(Il Natale Che Quasi Non Fu)
Director – Rosanno Brazzi, Screenplay/Lyrics – Paul Tripp, Producer – Barry B. Yellen, Photography – Alvaro Mancori, Songs – Ray Carter, Orchestrations & Music Direction – Bruno Nicolai, Makeup – Duilo Giustimi, Production Design – Danilo Zanetti. Production Company – Childhood Productions
Alberto Rabagliati (Santa Claus), Paul Whipp (Sam Whipple), Rosanno Brazzi (Phineas T. Prune), John Karlsen (Blossom), Mischa Auer (Jonathan)
Kind-hearted lawyer Sam Whipple receives a visit from Santa Claus. Santa is disconsolate because miser Phineas T. Prune has brought up the North Pole and evicted him for unpaid rent. Prune will only let Santa back on the condition that he never gives presents to children again. Rather than face that, Sam and Santa set out to earn the unpaid rent. Sam tries to get Santa a job as a department store Santa but Prune determines to sabotage all their efforts.

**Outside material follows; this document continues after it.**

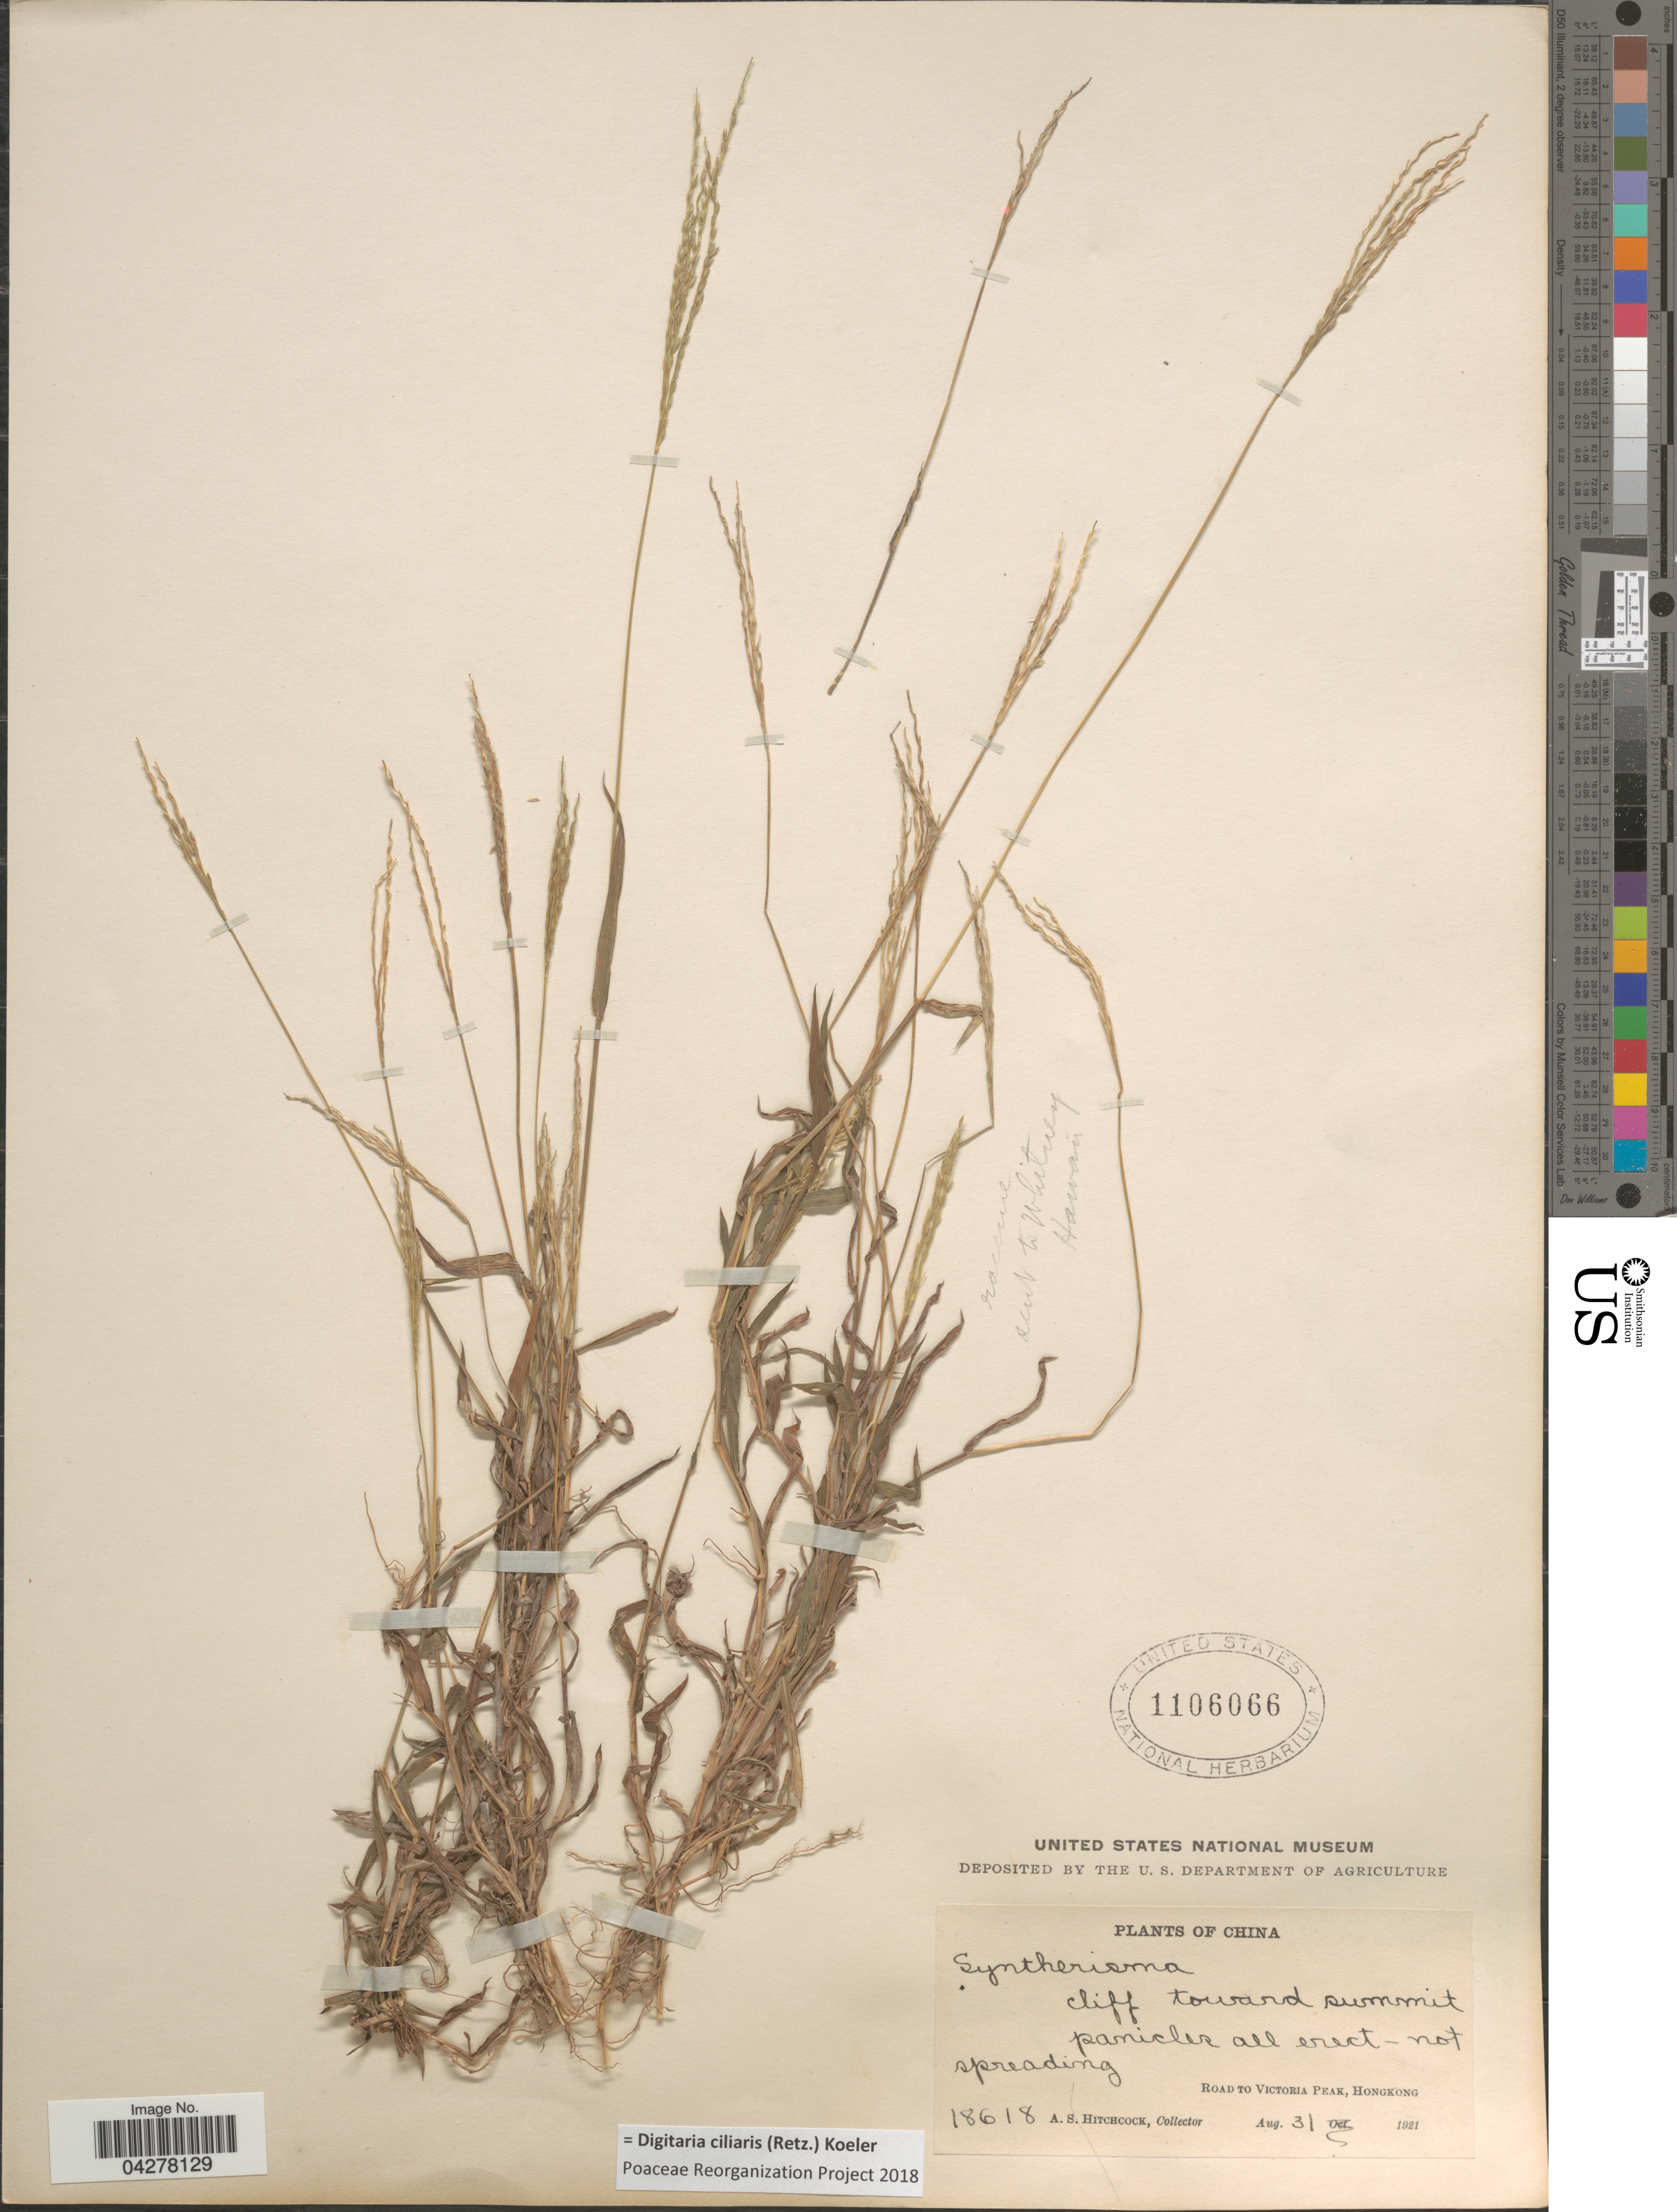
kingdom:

Rosanno Brazzi made his name as an actor in Italian films beginning in the 1930s. He gained sufficient fame that he was cast in a number of Italian-shot English-language films such as The Barefoot Contessa (1954), Three Coins in the Fountain (1954), Summertime (1955), Rome Adventure (1962) and The Italian Job (1969) and other works like South Pacific (1958), even as Baron Frankenstein in the Italian-made Frankenstein’s Castle of Freaks (1974). Brazzi sank his own money into direct, write and star in three films beginning with The Christmas That Almost Wasn’t here and followed by the caper comedy Seven Men and One Brain (1968) and the thriller Psychout for Murder (1969), none of which were particularly successful.
The Christmas That Almost Wasn’t is an insipid and dreary affair. The plot never manages anything more than a tried and undistinguished redemption-of-the-miser rehash. The sets look drab and dreary – the department store consists of a single room and the North Pole is about the size of a cottage interior. Worse are the special effects – the flight of Santa’s reindeer and sleigh barely get by but the model of the picture postcard town is thoroughly unconvincing.
Some films can surmount these shortcomings by simple good cheer but The Christmas That Almost Wasn’t is dogged by its complete failure to fly either as sentiment, humour or imagination. The animated opening credits, where Santa and Prune hop around rooftops and chimneys using a series of wild gadgets present the most liveliness on offer in the film and gives the impression the film is along the lines of a 1960s wacky races caper, which belies the utter banality of what is subsequently delivered. Alberto Rabagliati fails to seem a particularly convincing Santa – one expects a Santa to be rolypoly and chubby-cheeked, instead Rabagliati has classical features and his disposition throughout seems more dazed and bewildered than jolly.